== Work to be completed ==
From the co-op election dispute excerpt below, list every apartment number the petitioners mention in the paragraph that begins "Petitioners argue that an independent observer."

Document extract Block Start

Petitioners further argue that the Notice was not given personally or by first class mail to the shareholder entitled to vote at such meeting, not less than 10, or more than 50 days before the date of the meeting. Petitioners assert that pursuant to the By-laws, a quorum of shareholders was not present at the meeting. Petitioners contend that pursuant to Sec. 8, Art. III of the By-laws, only shareholders in good standing, 10 days before the date of any meeting, are entitled to notice of the meeting and are eligible to vote or to be elected to the Board, who owe two months or less in maintenance. Petitioners assert out of the 25 shareholders, five of the shareholders were not eligible to vote, therefore there was not a quorum present. Petitioners argue that the election of members of the Board of Directors held on July 16, 2017 is null and void because of the failure of the said Respondents to comply with the Rules and By-Laws of the Co-op.

Petitioners argue that an independent observer, Justin George from NHS, had been retained by Respondents to monitor the meeting. Petitioners assert that Mr. George has refused to issue any confirmation that the meeting was lawful. Petitioners assert that only one proxy was acknowledged, as the other two are either not acknowledged at all, or the notary stamp is missing. Petitioners argue that the proxy form, as used by the H.D.F.C., confirms that the H.D.F.C.'s requirement of a signed and acknowledged proxy was not adhered to, on July 16, 2020. Petitioners further argue that Respondents have not provided proof of mailing of the July 2, 2020 Notice, or that all of the shareholders received notice in person. Petitioners assert that the Affidavit of Service is not valid because it is from a self-interested party. Petitioners argue that Respondents' own sign-in sheet shows that only 8-9 people who could vote, appeared, since apartment #4 is an Estate, with no fiduciary, and the shareholder is dead, as is apartment #7, with $30,000.00 in arrears, and apartment #32, whose arrears total an excess of two months, Apartment #8 owes more than two months; apartment #54 allegedly appeared "remote", with no explanation for same, nor resolution which permits this. Apartment #55 owes arrears in excess of two months as well.

Respondents' Contentions

In opposition, Respondents argue that on July 2, 2020, Notice was served by personal service on the shareholders at their apartment entrance doors pursuant to the By-laws. Respondents assert that the affidavit of Service of Ms. Morton acknowledges service of the Notice, and attendance of a quorum (17 out of 24 shareholders) at the July 16, 2020 Special Election, which demonstrates that there was a duly called meeting. Respondents argue that pursuant to Article VI Section 8 of the By-laws, a quorum was established. Respondents assert that 17 shareholders appeared at the meeting fulfilling the requirements of Section 8 entitled Quorum for a majority of the shareholders to have a meeting, and Ms. Collins in Apartment 21 was present, refused to sign the sign-in sheet and abstained. Respondents argue that Ms. Collins was removed as a Board Member on October 7, 2019 for being more than two months in arrears.

Document extract Block End
Input data Block Start

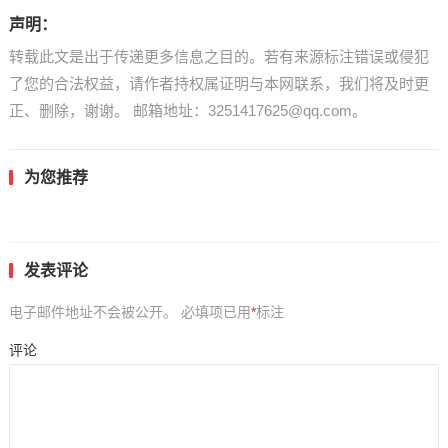
声明：
转载此文是出于传递更多信息之目的。若有来源标注错误或侵犯
了您的合法权益，请作者持权属证明与本网联系，我们将及时更
正、删除，谢谢。 邮箱地址：3251417625@qq.com。
为您推荐
发表评论
电子邮件地址不会被公开。
必填项已用
*
标注
评论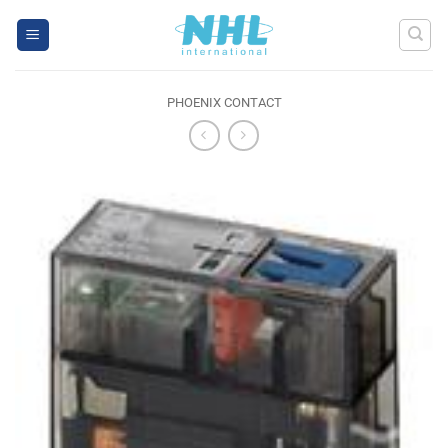
Skip
to
content
PHOENIX CONTACT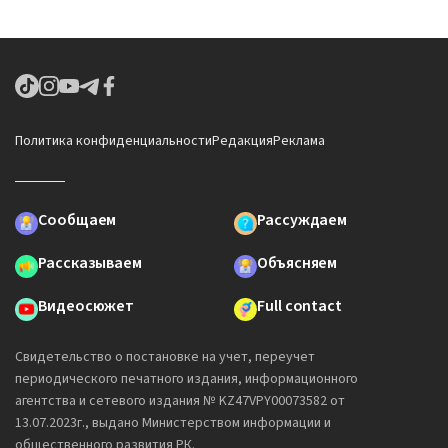
Политика конфиденциальности
Редакция
Реклама
Сообщаем
Рассуждаем
Рассказываем
Объясняем
Видеосюжет
Full contact
Свидетельство о постановке на учет, переучет
периодического печатного издания, информационного
агентства и сетевого издания № KZ47VPY00073582 от
13.07.2023г., выдано Министерством информации и
общественного развития РК.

Input data Block End

== Problem solution ==
#4, #7, #32, #8, #54, #55